Advertisement

Hearing OKd on Freeze of Marcos Assets

Share
Times Staff Writer

A federal appeals court agreed Tuesday to reconsider the Philippine government’s move to freeze an estimated $1.5 billion in assets around the world allegedly looted by deposed President Ferdinand Marcos from the government treasury.

In a brief order, the U.S. 9th Circuit Court of Appeals said a majority of the court’s 26 active judges have voted to reconsider a June 4 ruling by a three-member panel of the court lifting a freeze on Marcos’ property.

The ruling, which will allow 11 judges of the court to hear the case anew, could strengthen the new Philippine government’s efforts to recover the billions of dollars the government claims Marcos plundered before fleeing to the United States last year.

Advertisement

Question of Authority

It could also mean that a significant number of the court’s judges take issue with the earlier ruling, written by new conservative appointee Alex Kozinski, which held that U.S. courts have no authority to rule on Marcos’ actions as Philippine president.

In that ruling, Kozinski concluded that “a dictator can do whatever he can get away with.”

“We’re very pleased,” said Richard Kendall, an attorney for the Philippine government. “The ruling means the injunction freezing the worldwide assets remains in effect and will continue in effect until the 9th Circuit hears the case en banc .”

“One of the grounds for granting an en banc review is an exceptional case, and it’s very hard to describe a lawsuit brought by a government against a former head of state as not being an exceptional one,” Marcos’ attorney John Bartko said.

U.S. Laws Cited

U.S. District Judge Mariana R. Pfaelzer granted the initial freeze in June of 1986, after the government of Corazon Aquino filed suit in Los Angeles, claiming that Marcos had violated U.S. racketeering laws when he allegedly stashed away up to $5 billion in government assets as president and fled the country with money rightfully belonging to the Filipino people.

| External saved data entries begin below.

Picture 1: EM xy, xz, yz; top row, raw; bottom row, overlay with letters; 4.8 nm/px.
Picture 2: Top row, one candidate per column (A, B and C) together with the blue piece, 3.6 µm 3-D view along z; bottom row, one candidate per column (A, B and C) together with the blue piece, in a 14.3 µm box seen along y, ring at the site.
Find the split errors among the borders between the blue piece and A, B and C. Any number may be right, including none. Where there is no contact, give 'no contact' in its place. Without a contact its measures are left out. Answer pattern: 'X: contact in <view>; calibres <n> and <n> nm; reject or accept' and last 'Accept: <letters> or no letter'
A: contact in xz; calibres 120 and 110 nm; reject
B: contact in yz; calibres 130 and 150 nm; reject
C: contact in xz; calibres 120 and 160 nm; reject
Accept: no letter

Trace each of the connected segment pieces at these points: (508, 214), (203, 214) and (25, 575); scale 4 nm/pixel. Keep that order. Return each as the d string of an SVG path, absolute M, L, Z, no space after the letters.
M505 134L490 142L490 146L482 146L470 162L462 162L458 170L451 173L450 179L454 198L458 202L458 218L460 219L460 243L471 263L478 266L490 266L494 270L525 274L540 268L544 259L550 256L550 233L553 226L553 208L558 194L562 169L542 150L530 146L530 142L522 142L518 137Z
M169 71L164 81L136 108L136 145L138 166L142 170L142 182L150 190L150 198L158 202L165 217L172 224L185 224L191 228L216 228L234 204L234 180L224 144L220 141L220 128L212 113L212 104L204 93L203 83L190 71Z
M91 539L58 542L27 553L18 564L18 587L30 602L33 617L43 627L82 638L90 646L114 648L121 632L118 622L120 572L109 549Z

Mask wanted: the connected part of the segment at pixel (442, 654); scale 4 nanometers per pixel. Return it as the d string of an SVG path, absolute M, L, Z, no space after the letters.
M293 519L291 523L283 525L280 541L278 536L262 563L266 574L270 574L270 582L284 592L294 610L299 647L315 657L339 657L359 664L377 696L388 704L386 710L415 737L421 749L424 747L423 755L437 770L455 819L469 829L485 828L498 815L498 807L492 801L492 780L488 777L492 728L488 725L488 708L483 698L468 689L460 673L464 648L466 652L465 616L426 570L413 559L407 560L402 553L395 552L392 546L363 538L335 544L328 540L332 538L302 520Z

In the order lifting the freeze, Kozinski said the lawsuit is “at least in part a political dispute between the Philippines’ current government and its former ruler” and concluded that the “act of state” doctrine, under which courts of one country do not judge the sovereign acts of another, precludes intervention by U.S. courts.

“It could well embarrass the United States for the court to hold, as plaintiff would have us do, that a foreign government that the United States recognized and considered its ally for many years . . . was actually a criminal enterprise under our law,” Kozinski added in his written opinion.

In a strong dissent, Judge Dorothy Nelson called that argument “particularly disturbing” and said speculation about foreign policy consequences of the court’s decision is “entirely inappropriate.”

Advertisement

Weighing Embarrassments

“It is not clear why the majority believes that such potential embarrassment would outweigh the certain, immediate embarrassment in our relations with the current Philippine government if the courts were to shut the door to the Philippines’ request for adjudication of the claims,” Nelson wrote.

“We cannot ignore the substantial allegations of private, unofficial acts of common theft, misappropriation, fraud and concealment merely because Marcos was serving as the Philippines’ president when he allegedly committed these crimes,” she said.

Kendall said the Philippine government, in requesting a rehearing, argued that the “act of state” doctrine does not apply because Marcos was not acting in his official capacity when he allegedly took the assets.

Bartko said, “Our position from the beginning is that these are issues that are best resolved by the Philippine courts, and the courts of the U.S. ought not to hear them.”